A block of data:
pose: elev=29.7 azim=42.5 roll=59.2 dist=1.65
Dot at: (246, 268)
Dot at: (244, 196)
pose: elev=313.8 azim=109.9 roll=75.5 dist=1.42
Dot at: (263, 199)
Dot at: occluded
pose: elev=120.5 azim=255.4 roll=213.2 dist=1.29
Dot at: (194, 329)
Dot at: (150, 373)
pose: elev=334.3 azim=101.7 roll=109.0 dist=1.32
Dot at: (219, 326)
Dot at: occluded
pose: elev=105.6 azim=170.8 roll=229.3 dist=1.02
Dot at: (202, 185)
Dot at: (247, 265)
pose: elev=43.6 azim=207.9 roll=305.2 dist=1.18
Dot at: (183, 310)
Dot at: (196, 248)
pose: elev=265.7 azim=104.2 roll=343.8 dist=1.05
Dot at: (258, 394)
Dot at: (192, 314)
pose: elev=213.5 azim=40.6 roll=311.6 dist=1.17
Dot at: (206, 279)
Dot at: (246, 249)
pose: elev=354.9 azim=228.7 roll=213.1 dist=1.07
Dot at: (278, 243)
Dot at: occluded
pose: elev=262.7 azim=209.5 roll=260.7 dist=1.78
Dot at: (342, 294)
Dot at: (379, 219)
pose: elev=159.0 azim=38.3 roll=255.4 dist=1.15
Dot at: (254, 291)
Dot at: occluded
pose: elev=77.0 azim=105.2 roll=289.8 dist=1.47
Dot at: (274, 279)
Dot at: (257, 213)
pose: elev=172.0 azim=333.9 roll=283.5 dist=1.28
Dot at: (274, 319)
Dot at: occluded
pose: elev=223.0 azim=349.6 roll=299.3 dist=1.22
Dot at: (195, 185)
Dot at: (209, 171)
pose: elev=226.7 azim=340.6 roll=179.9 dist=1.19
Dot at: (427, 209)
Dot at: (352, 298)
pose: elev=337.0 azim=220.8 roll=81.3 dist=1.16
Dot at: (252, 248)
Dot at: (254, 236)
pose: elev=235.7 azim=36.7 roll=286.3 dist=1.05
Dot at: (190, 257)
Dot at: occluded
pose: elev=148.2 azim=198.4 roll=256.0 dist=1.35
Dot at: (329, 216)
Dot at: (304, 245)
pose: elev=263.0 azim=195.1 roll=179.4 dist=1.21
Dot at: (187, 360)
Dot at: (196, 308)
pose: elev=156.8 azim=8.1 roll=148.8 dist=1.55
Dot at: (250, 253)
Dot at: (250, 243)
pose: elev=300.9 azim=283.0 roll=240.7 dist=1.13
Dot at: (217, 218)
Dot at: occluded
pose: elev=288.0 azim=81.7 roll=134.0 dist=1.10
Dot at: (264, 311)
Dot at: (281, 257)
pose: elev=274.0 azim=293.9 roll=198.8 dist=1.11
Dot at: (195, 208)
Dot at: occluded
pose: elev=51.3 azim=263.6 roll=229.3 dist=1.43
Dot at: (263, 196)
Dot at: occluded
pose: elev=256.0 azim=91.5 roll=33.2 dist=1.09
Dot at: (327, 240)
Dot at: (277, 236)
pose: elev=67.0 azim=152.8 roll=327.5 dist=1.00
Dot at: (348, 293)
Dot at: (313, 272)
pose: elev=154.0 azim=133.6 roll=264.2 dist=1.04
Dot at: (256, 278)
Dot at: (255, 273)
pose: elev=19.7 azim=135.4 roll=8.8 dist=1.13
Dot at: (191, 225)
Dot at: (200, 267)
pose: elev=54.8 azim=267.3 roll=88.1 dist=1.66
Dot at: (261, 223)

Written instruction:
Reproduce the lines of the records starting at the line containing "pose: elev=334.3 azim=101.7" and ending at the line containing "Dot at: (196, 308)", with both of those lines included.

Output for this exercise:
pose: elev=334.3 azim=101.7 roll=109.0 dist=1.32
Dot at: (219, 326)
Dot at: occluded
pose: elev=105.6 azim=170.8 roll=229.3 dist=1.02
Dot at: (202, 185)
Dot at: (247, 265)
pose: elev=43.6 azim=207.9 roll=305.2 dist=1.18
Dot at: (183, 310)
Dot at: (196, 248)
pose: elev=265.7 azim=104.2 roll=343.8 dist=1.05
Dot at: (258, 394)
Dot at: (192, 314)
pose: elev=213.5 azim=40.6 roll=311.6 dist=1.17
Dot at: (206, 279)
Dot at: (246, 249)
pose: elev=354.9 azim=228.7 roll=213.1 dist=1.07
Dot at: (278, 243)
Dot at: occluded
pose: elev=262.7 azim=209.5 roll=260.7 dist=1.78
Dot at: (342, 294)
Dot at: (379, 219)
pose: elev=159.0 azim=38.3 roll=255.4 dist=1.15
Dot at: (254, 291)
Dot at: occluded
pose: elev=77.0 azim=105.2 roll=289.8 dist=1.47
Dot at: (274, 279)
Dot at: (257, 213)
pose: elev=172.0 azim=333.9 roll=283.5 dist=1.28
Dot at: (274, 319)
Dot at: occluded
pose: elev=223.0 azim=349.6 roll=299.3 dist=1.22
Dot at: (195, 185)
Dot at: (209, 171)
pose: elev=226.7 azim=340.6 roll=179.9 dist=1.19
Dot at: (427, 209)
Dot at: (352, 298)
pose: elev=337.0 azim=220.8 roll=81.3 dist=1.16
Dot at: (252, 248)
Dot at: (254, 236)
pose: elev=235.7 azim=36.7 roll=286.3 dist=1.05
Dot at: (190, 257)
Dot at: occluded
pose: elev=148.2 azim=198.4 roll=256.0 dist=1.35
Dot at: (329, 216)
Dot at: (304, 245)
pose: elev=263.0 azim=195.1 roll=179.4 dist=1.21
Dot at: (187, 360)
Dot at: (196, 308)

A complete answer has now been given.